▸ **Data extract**

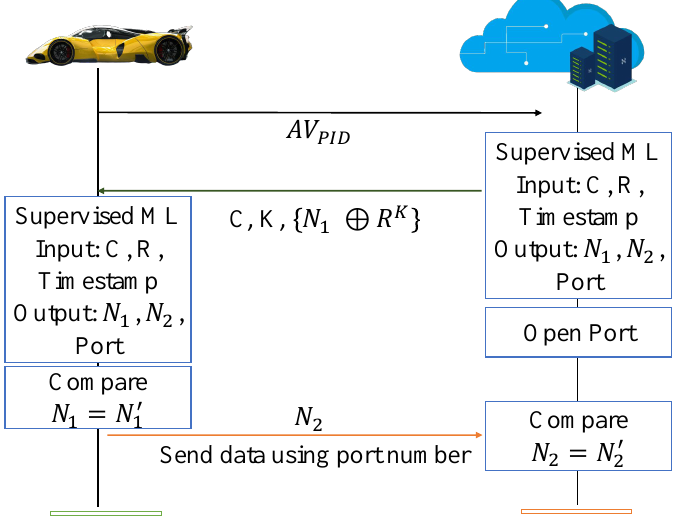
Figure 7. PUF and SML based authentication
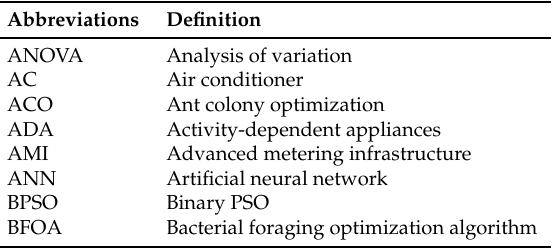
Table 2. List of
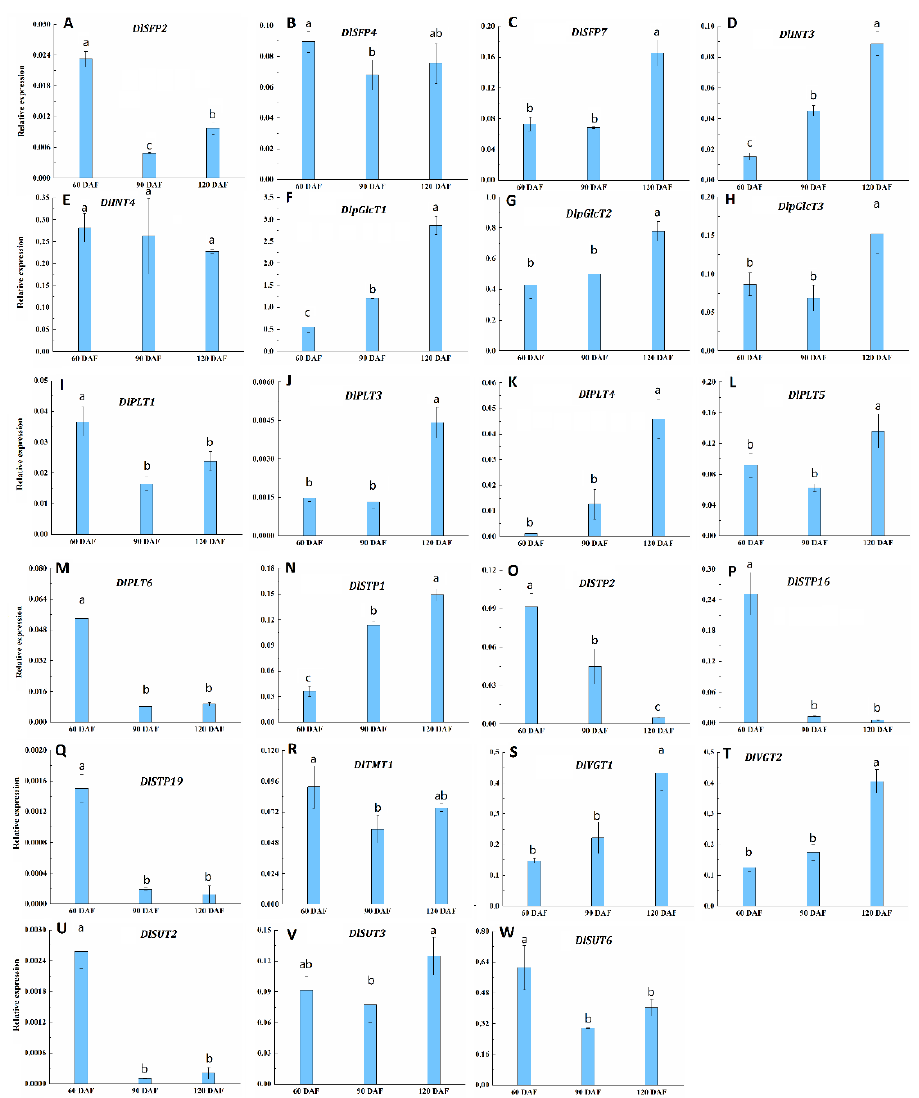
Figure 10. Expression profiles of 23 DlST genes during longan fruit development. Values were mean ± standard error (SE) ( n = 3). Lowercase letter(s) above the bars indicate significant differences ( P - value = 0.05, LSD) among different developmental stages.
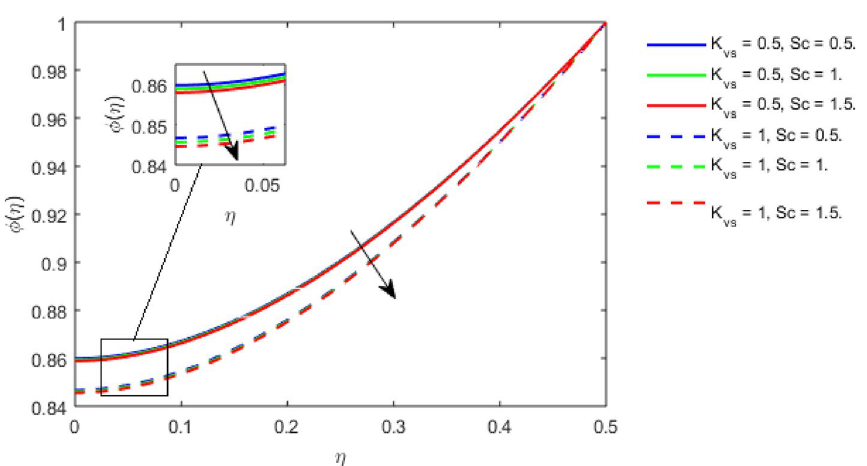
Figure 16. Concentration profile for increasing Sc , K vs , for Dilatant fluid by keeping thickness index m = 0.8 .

▸ **Task to complete**
Please return exactly the lines from the one containing "Figure 10. Expression" through the end of the material above, both ends included, but not the pictures.

▸ **Answer area**
Figure 10. Expression profiles of 23 DlST genes during longan fruit development. Values were mean ± standard error (SE) ( n = 3). Lowercase letter(s) above the bars indicate significant differences ( P - value = 0.05, LSD) among different developmental stages.
Figure 16. Concentration profile for increasing Sc , K vs , for Dilatant fluid by keeping thickness index m = 0.8 .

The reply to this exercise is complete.